| YOUR GOAL |
Starting at the first line of the material below, retype each line exactly until you reach the line with "meet with him", which is also included; pictures stay out.

| EXERCISE MATERIAL |
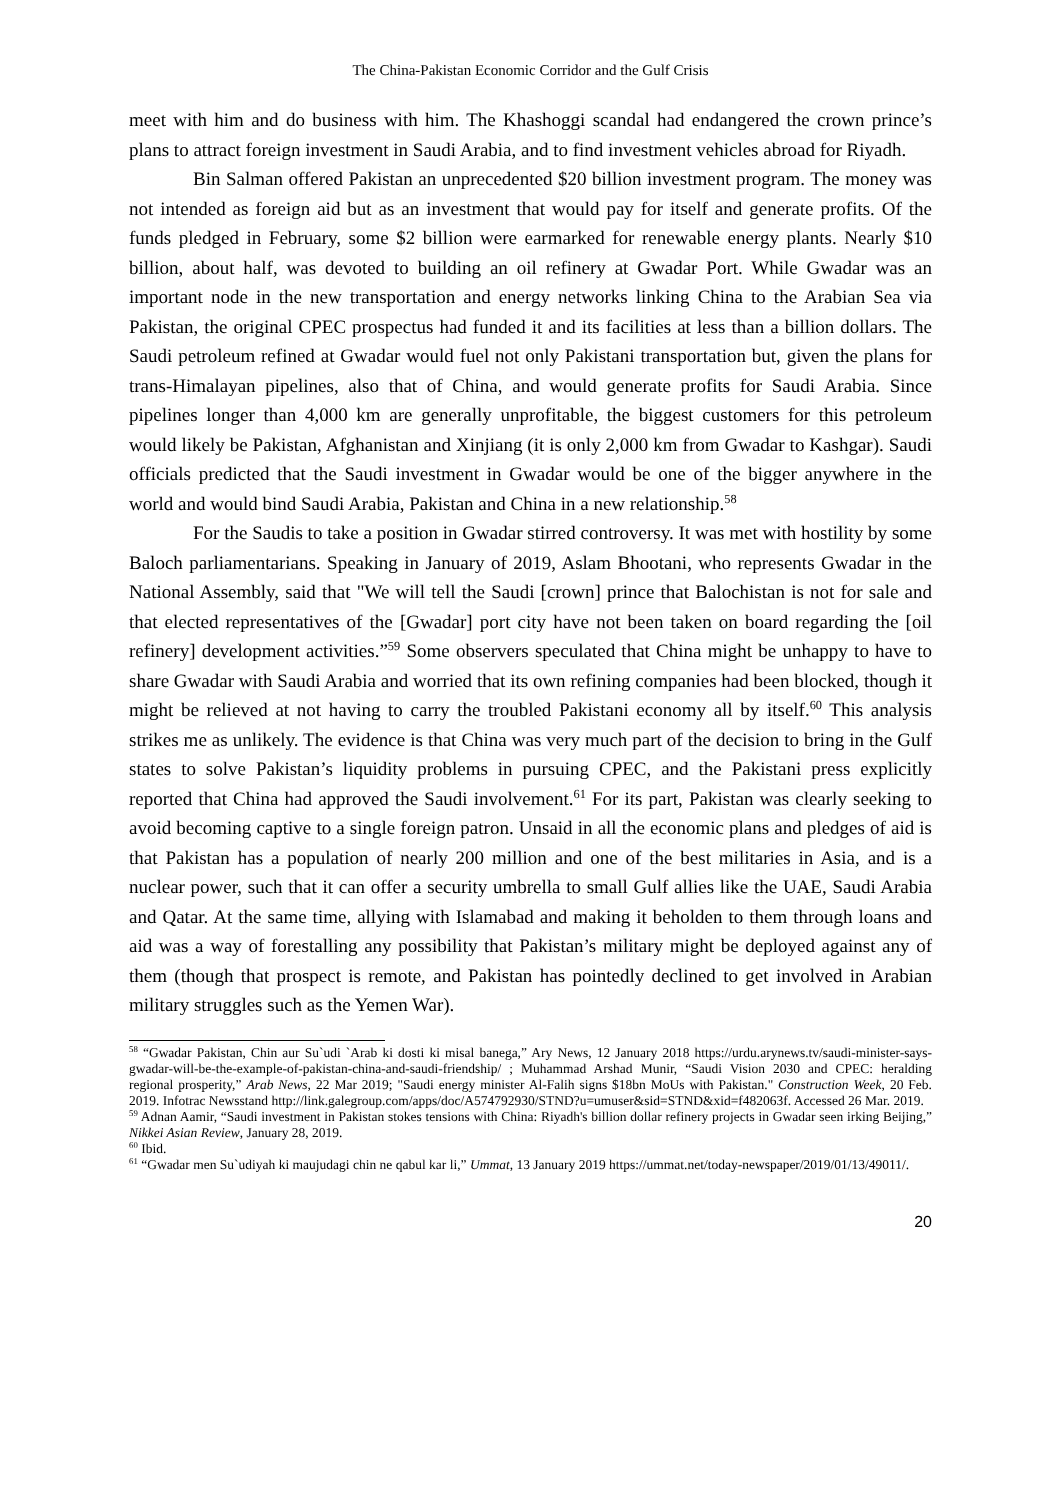The China-Pakistan Economic Corridor and the Gulf Crisis
meet with him and do business with him. The Khashoggi scandal had endangered the crown prince’s plans to attract foreign investment in Saudi Arabia, and to find investment vehicles abroad for Riyadh.
Bin Salman offered Pakistan an unprecedented $20 billion investment program. The money was not intended as foreign aid but as an investment that would pay for itself and generate profits. Of the funds pledged in February, some $2 billion were earmarked for renewable energy plants. Nearly $10 billion, about half, was devoted to building an oil refinery at Gwadar Port. While Gwadar was an important node in the new transportation and energy networks linking China to the Arabian Sea via Pakistan, the original CPEC prospectus had funded it and its facilities at less than a billion dollars. The Saudi petroleum refined at Gwadar would fuel not only Pakistani transportation but, given the plans for trans-Himalayan pipelines, also that of China, and would generate profits for Saudi Arabia. Since pipelines longer than 4,000 km are generally unprofitable, the biggest customers for this petroleum would likely be Pakistan, Afghanistan and Xinjiang (it is only 2,000 km from Gwadar to Kashgar). Saudi officials predicted that the Saudi investment in Gwadar would be one of the bigger anywhere in the world and would bind Saudi Arabia, Pakistan and China in a new relationship.<sup>58</sup>
For the Saudis to take a position in Gwadar stirred controversy. It was met with hostility by some Baloch parliamentarians. Speaking in January of 2019, Aslam Bhootani, who represents Gwadar in the National Assembly, said that "We will tell the Saudi [crown] prince that Balochistan is not for sale and that elected representatives of the [Gwadar] port city have not been taken on board regarding the [oil refinery] development activities.”<sup>59</sup> Some observers speculated that China might be unhappy to have to share Gwadar with Saudi Arabia and worried that its own refining companies had been blocked, though it might be relieved at not having to carry the troubled Pakistani economy all by itself.<sup>60</sup> This analysis strikes me as unlikely. The evidence is that China was very much part of the decision to bring in the Gulf states to solve Pakistan’s liquidity problems in pursuing CPEC, and the Pakistani press explicitly reported that China had approved the Saudi involvement.<sup>61</sup> For its part, Pakistan was clearly seeking to avoid becoming captive to a single foreign patron. Unsaid in all the economic plans and pledges of aid is that Pakistan has a population of nearly 200 million and one of the best militaries in Asia, and is a nuclear power, such that it can offer a security umbrella to small Gulf allies like the UAE, Saudi Arabia and Qatar. At the same time, allying with Islamabad and making it beholden to them through loans and aid was a way of forestalling any possibility that Pakistan’s military might be deployed against any of them (though that prospect is remote, and Pakistan has pointedly declined to get involved in Arabian military struggles such as the Yemen War).
<sup>58</sup> “Gwadar Pakistan, Chin aur Su`udi `Arab ki dosti ki misal banega,” Ary News, 12 January 2018 https://urdu.arynews.tv/saudi-minister-says-gwadar-will-be-the-example-of-pakistan-china-and-saudi-friendship/ ; Muhammad Arshad Munir, “Saudi Vision 2030 and CPEC: heralding regional prosperity,” Arab News, 22 Mar 2019; "Saudi energy minister Al-Falih signs $18bn MoUs with Pakistan." Construction Week, 20 Feb. 2019. Infotrac Newsstand http://link.galegroup.com/apps/doc/A574792930/STND?u=umuser&sid=STND&xid=f482063f. Accessed 26 Mar. 2019.
<sup>59</sup> Adnan Aamir, “Saudi investment in Pakistan stokes tensions with China: Riyadh's billion dollar refinery projects in Gwadar seen irking Beijing,” Nikkei Asian Review, January 28, 2019.
<sup>60</sup> Ibid.
<sup>61</sup> “Gwadar men Su`udiyah ki maujudagi chin ne qabul kar li,” Ummat, 13 January 2019 https://ummat.net/today-newspaper/2019/01/13/49011/.
20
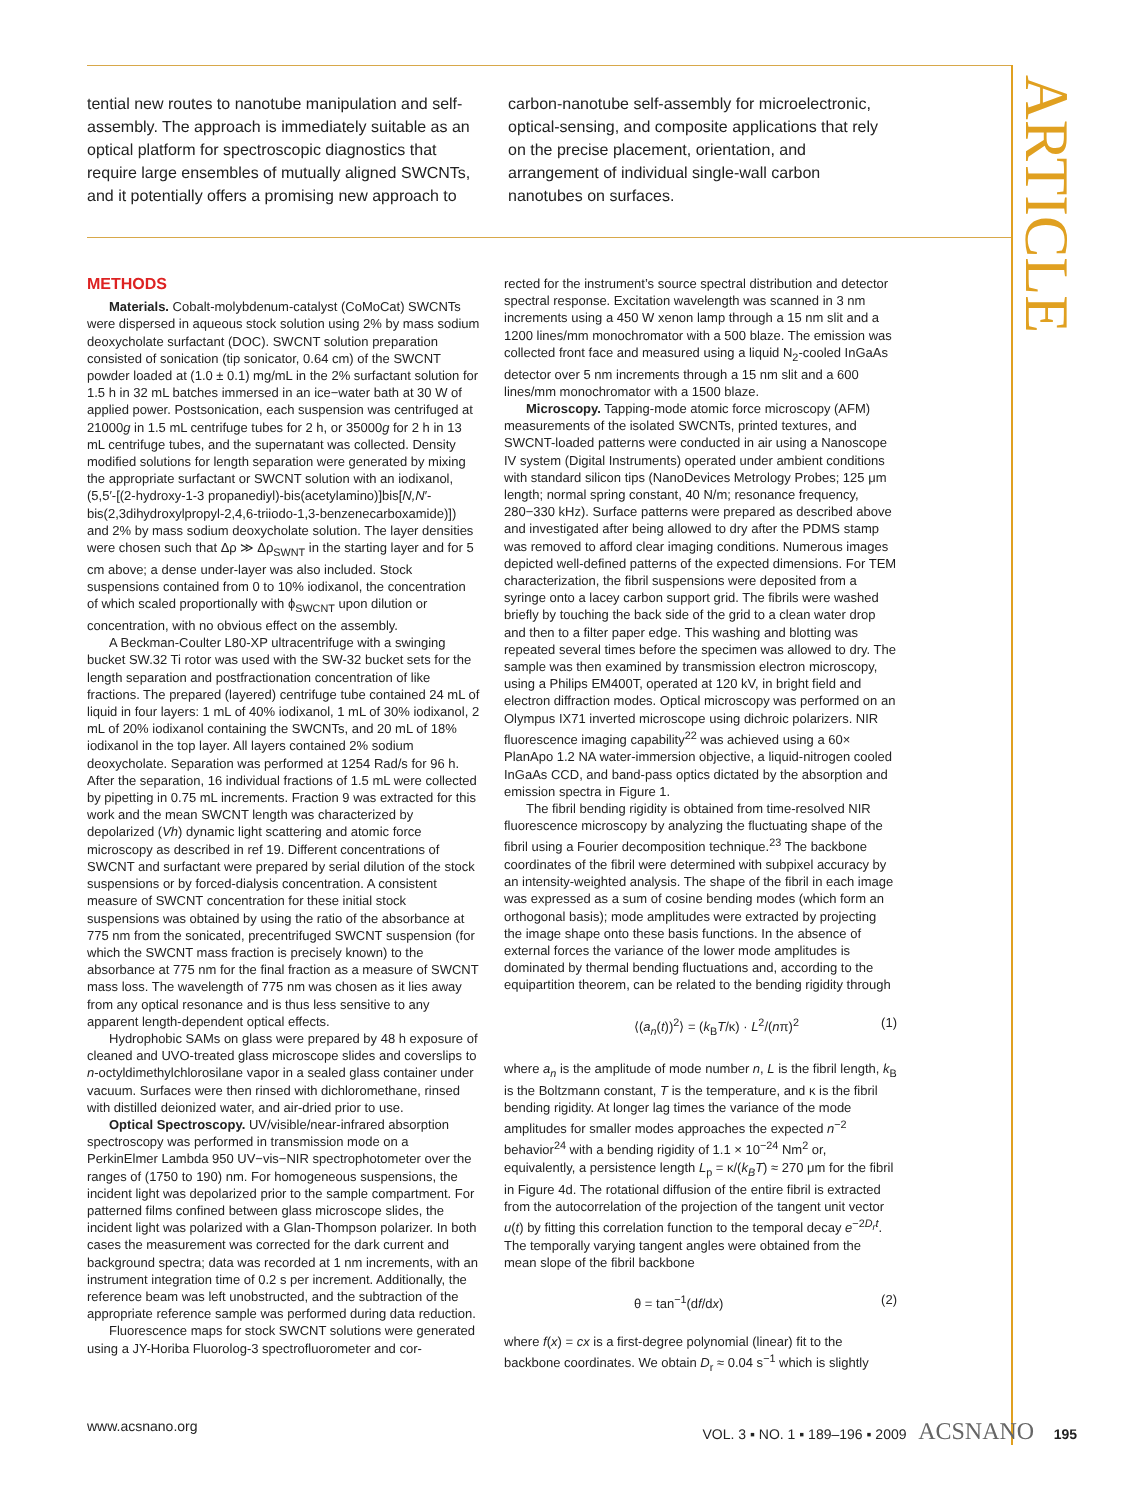ARTICLE
tential new routes to nanotube manipulation and self-assembly. The approach is immediately suitable as an optical platform for spectroscopic diagnostics that require large ensembles of mutually aligned SWCNTs, and it potentially offers a promising new approach to
carbon-nanotube self-assembly for microelectronic, optical-sensing, and composite applications that rely on the precise placement, orientation, and arrangement of individual single-wall carbon nanotubes on surfaces.
METHODS
Materials. Cobalt-molybdenum-catalyst (CoMoCat) SWCNTs were dispersed in aqueous stock solution using 2% by mass sodium deoxycholate surfactant (DOC). SWCNT solution preparation consisted of sonication (tip sonicator, 0.64 cm) of the SWCNT powder loaded at (1.0 ± 0.1) mg/mL in the 2% surfactant solution for 1.5 h in 32 mL batches immersed in an ice−water bath at 30 W of applied power. Postsonication, each suspension was centrifuged at 21000g in 1.5 mL centrifuge tubes for 2 h, or 35000g for 2 h in 13 mL centrifuge tubes, and the supernatant was collected. Density modified solutions for length separation were generated by mixing the appropriate surfactant or SWCNT solution with an iodixanol, (5,5′-[(2-hydroxy-1-3 propanediyl)-bis(acetylamino)]bis[N,N′-bis(2,3dihydroxylpropyl-2,4,6-triiodo-1,3-benzenecarboxamide)]) and 2% by mass sodium deoxycholate solution. The layer densities were chosen such that Δρ ≫ Δρ<sub>SWNT</sub> in the starting layer and for 5 cm above; a dense under-layer was also included. Stock suspensions contained from 0 to 10% iodixanol, the concentration of which scaled proportionally with ϕ<sub>SWCNT</sub> upon dilution or concentration, with no obvious effect on the assembly.
A Beckman-Coulter L80-XP ultracentrifuge with a swinging bucket SW.32 Ti rotor was used with the SW-32 bucket sets for the length separation and postfractionation concentration of like fractions. The prepared (layered) centrifuge tube contained 24 mL of liquid in four layers: 1 mL of 40% iodixanol, 1 mL of 30% iodixanol, 2 mL of 20% iodixanol containing the SWCNTs, and 20 mL of 18% iodixanol in the top layer. All layers contained 2% sodium deoxycholate. Separation was performed at 1254 Rad/s for 96 h. After the separation, 16 individual fractions of 1.5 mL were collected by pipetting in 0.75 mL increments. Fraction 9 was extracted for this work and the mean SWCNT length was characterized by depolarized (Vh) dynamic light scattering and atomic force microscopy as described in ref 19. Different concentrations of SWCNT and surfactant were prepared by serial dilution of the stock suspensions or by forced-dialysis concentration. A consistent measure of SWCNT concentration for these initial stock suspensions was obtained by using the ratio of the absorbance at 775 nm from the sonicated, precentrifuged SWCNT suspension (for which the SWCNT mass fraction is precisely known) to the absorbance at 775 nm for the final fraction as a measure of SWCNT mass loss. The wavelength of 775 nm was chosen as it lies away from any optical resonance and is thus less sensitive to any apparent length-dependent optical effects.
Hydrophobic SAMs on glass were prepared by 48 h exposure of cleaned and UVO-treated glass microscope slides and coverslips to n-octyldimethylchlorosilane vapor in a sealed glass container under vacuum. Surfaces were then rinsed with dichloromethane, rinsed with distilled deionized water, and air-dried prior to use.
Optical Spectroscopy. UV/visible/near-infrared absorption spectroscopy was performed in transmission mode on a PerkinElmer Lambda 950 UV−vis−NIR spectrophotometer over the ranges of (1750 to 190) nm. For homogeneous suspensions, the incident light was depolarized prior to the sample compartment. For patterned films confined between glass microscope slides, the incident light was polarized with a Glan-Thompson polarizer. In both cases the measurement was corrected for the dark current and background spectra; data was recorded at 1 nm increments, with an instrument integration time of 0.2 s per increment. Additionally, the reference beam was left unobstructed, and the subtraction of the appropriate reference sample was performed during data reduction.
Fluorescence maps for stock SWCNT solutions were generated using a JY-Horiba Fluorolog-3 spectrofluorometer and cor-
rected for the instrument’s source spectral distribution and detector spectral response. Excitation wavelength was scanned in 3 nm increments using a 450 W xenon lamp through a 15 nm slit and a 1200 lines/mm monochromator with a 500 blaze. The emission was collected front face and measured using a liquid N<sub>2</sub>-cooled InGaAs detector over 5 nm increments through a 15 nm slit and a 600 lines/mm monochromator with a 1500 blaze.
Microscopy. Tapping-mode atomic force microscopy (AFM) measurements of the isolated SWCNTs, printed textures, and SWCNT-loaded patterns were conducted in air using a Nanoscope IV system (Digital Instruments) operated under ambient conditions with standard silicon tips (NanoDevices Metrology Probes; 125 μm length; normal spring constant, 40 N/m; resonance frequency, 280−330 kHz). Surface patterns were prepared as described above and investigated after being allowed to dry after the PDMS stamp was removed to afford clear imaging conditions. Numerous images depicted well-defined patterns of the expected dimensions. For TEM characterization, the fibril suspensions were deposited from a syringe onto a lacey carbon support grid. The fibrils were washed briefly by touching the back side of the grid to a clean water drop and then to a filter paper edge. This washing and blotting was repeated several times before the specimen was allowed to dry. The sample was then examined by transmission electron microscopy, using a Philips EM400T, operated at 120 kV, in bright field and electron diffraction modes. Optical microscopy was performed on an Olympus IX71 inverted microscope using dichroic polarizers. NIR fluorescence imaging capability<sup>22</sup> was achieved using a 60× PlanApo 1.2 NA water-immersion objective, a liquid-nitrogen cooled InGaAs CCD, and band-pass optics dictated by the absorption and emission spectra in Figure 1.
The fibril bending rigidity is obtained from time-resolved NIR fluorescence microscopy by analyzing the fluctuating shape of the fibril using a Fourier decomposition technique.<sup>23</sup> The backbone coordinates of the fibril were determined with subpixel accuracy by an intensity-weighted analysis. The shape of the fibril in each image was expressed as a sum of cosine bending modes (which form an orthogonal basis); mode amplitudes were extracted by projecting the image shape onto these basis functions. In the absence of external forces the variance of the lower mode amplitudes is dominated by thermal bending fluctuations and, according to the equipartition theorem, can be related to the bending rigidity through
⟨(a<sub>n</sub>(t))<sup>2</sup>⟩ = (k<sub>B</sub>T/κ) · L<sup>2</sup>/(nπ)<sup>2</sup> (1)
where a<sub>n</sub> is the amplitude of mode number n, L is the fibril length, k<sub>B</sub> is the Boltzmann constant, T is the temperature, and κ is the fibril bending rigidity. At longer lag times the variance of the mode amplitudes for smaller modes approaches the expected n<sup>−2</sup> behavior<sup>24</sup> with a bending rigidity of 1.1 × 10<sup>−24</sup> Nm<sup>2</sup> or, equivalently, a persistence length L<sub>p</sub> = κ/(k<sub>B</sub>T) ≈ 270 μm for the fibril in Figure 4d. The rotational diffusion of the entire fibril is extracted from the autocorrelation of the projection of the tangent unit vector u(t) by fitting this correlation function to the temporal decay e<sup>−2D<sub>r</sub>t</sup>. The temporally varying tangent angles were obtained from the mean slope of the fibril backbone
θ = tan<sup>−1</sup>(df/dx) (2)
where f(x) = cx is a first-degree polynomial (linear) fit to the backbone coordinates. We obtain D<sub>r</sub> ≈ 0.04 s<sup>−1</sup> which is slightly
www.acsnano.org VOL. 3 ▪ NO. 1 ▪ 189–196 ▪ 2009 ACSNANO 195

| REPLY |
The China-Pakistan Economic Corridor and the Gulf Crisis
meet with him and do business with him. The Khashoggi scandal had endangered the crown prince’s plans to attract foreign investment in Saudi Arabia, and to find investment vehicles abroad for Riyadh.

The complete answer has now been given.